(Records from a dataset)
● ● ● ● ●
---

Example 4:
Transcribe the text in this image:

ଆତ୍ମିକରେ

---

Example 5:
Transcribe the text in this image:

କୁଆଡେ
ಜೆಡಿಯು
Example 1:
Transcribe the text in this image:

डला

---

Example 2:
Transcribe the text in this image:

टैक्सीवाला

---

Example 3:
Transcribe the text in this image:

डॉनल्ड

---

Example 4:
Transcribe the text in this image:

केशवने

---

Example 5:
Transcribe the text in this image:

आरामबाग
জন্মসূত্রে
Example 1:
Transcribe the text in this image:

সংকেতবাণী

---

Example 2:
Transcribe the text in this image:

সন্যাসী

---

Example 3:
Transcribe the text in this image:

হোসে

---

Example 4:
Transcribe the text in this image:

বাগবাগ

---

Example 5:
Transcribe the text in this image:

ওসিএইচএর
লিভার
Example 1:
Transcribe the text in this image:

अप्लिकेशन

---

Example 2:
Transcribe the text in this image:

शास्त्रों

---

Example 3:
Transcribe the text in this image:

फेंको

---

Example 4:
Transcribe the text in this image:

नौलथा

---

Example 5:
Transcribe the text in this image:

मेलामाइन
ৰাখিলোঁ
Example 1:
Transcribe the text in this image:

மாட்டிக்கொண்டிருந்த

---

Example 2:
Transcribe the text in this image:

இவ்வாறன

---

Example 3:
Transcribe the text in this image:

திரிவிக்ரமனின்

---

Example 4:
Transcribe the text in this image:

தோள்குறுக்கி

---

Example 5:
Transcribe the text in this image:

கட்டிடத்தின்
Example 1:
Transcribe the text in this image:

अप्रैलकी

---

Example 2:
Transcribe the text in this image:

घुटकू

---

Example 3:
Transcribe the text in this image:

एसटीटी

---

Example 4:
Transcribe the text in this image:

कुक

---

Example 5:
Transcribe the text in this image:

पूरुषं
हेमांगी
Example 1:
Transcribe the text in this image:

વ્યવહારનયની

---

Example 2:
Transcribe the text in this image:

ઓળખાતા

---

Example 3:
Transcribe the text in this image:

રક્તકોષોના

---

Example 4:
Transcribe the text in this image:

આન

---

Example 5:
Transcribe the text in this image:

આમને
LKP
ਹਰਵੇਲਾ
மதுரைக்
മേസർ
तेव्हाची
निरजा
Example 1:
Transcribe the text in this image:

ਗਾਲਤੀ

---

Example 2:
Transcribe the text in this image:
● ● ● ● ●
**Required work**
Please retype all of the lines above exactly as they stand.

**Response to this task**
---

Example 4:
Transcribe the text in this image:

ଆତ୍ମିକରେ

---

Example 5:
Transcribe the text in this image:

କୁଆଡେ
ಜೆಡಿಯು
Example 1:
Transcribe the text in this image:

डला

---

Example 2:
Transcribe the text in this image:

टैक्सीवाला

---

Example 3:
Transcribe the text in this image:

डॉनल्ड

---

Example 4:
Transcribe the text in this image:

केशवने

---

Example 5:
Transcribe the text in this image:

आरामबाग
জন্মসূত্রে
Example 1:
Transcribe the text in this image:

সংকেতবাণী

---

Example 2:
Transcribe the text in this image:

সন্যাসী

---

Example 3:
Transcribe the text in this image:

হোসে

---

Example 4:
Transcribe the text in this image:

বাগবাগ

---

Example 5:
Transcribe the text in this image:

ওসিএইচএর
লিভার
Example 1:
Transcribe the text in this image:

अप्लिकेशन

---

Example 2:
Transcribe the text in this image:

शास्त्रों

---

Example 3:
Transcribe the text in this image:

फेंको

---

Example 4:
Transcribe the text in this image:

नौलथा

---

Example 5:
Transcribe the text in this image:

मेलामाइन
ৰাখিলোঁ
Example 1:
Transcribe the text in this image:

மாட்டிக்கொண்டிருந்த

---

Example 2:
Transcribe the text in this image:

இவ்வாறன

---

Example 3:
Transcribe the text in this image:

திரிவிக்ரமனின்

---

Example 4:
Transcribe the text in this image:

தோள்குறுக்கி

---

Example 5:
Transcribe the text in this image:

கட்டிடத்தின்
Example 1:
Transcribe the text in this image:

अप्रैलकी

---

Example 2:
Transcribe the text in this image:

घुटकू

---

Example 3:
Transcribe the text in this image:

एसटीटी

---

Example 4:
Transcribe the text in this image:

कुक

---

Example 5:
Transcribe the text in this image:

पूरुषं
हेमांगी
Example 1:
Transcribe the text in this image:

વ્યવહારનયની

---

Example 2:
Transcribe the text in this image:

ઓળખાતા

---

Example 3:
Transcribe the text in this image:

રક્તકોષોના

---

Example 4:
Transcribe the text in this image:

આન

---

Example 5:
Transcribe the text in this image:

આમને
LKP
ਹਰਵੇਲਾ
மதுரைக்
മേസർ
तेव्हाची
निरजा
Example 1:
Transcribe the text in this image:

ਗਾਲਤੀ

---

Example 2:
Transcribe the text in this image:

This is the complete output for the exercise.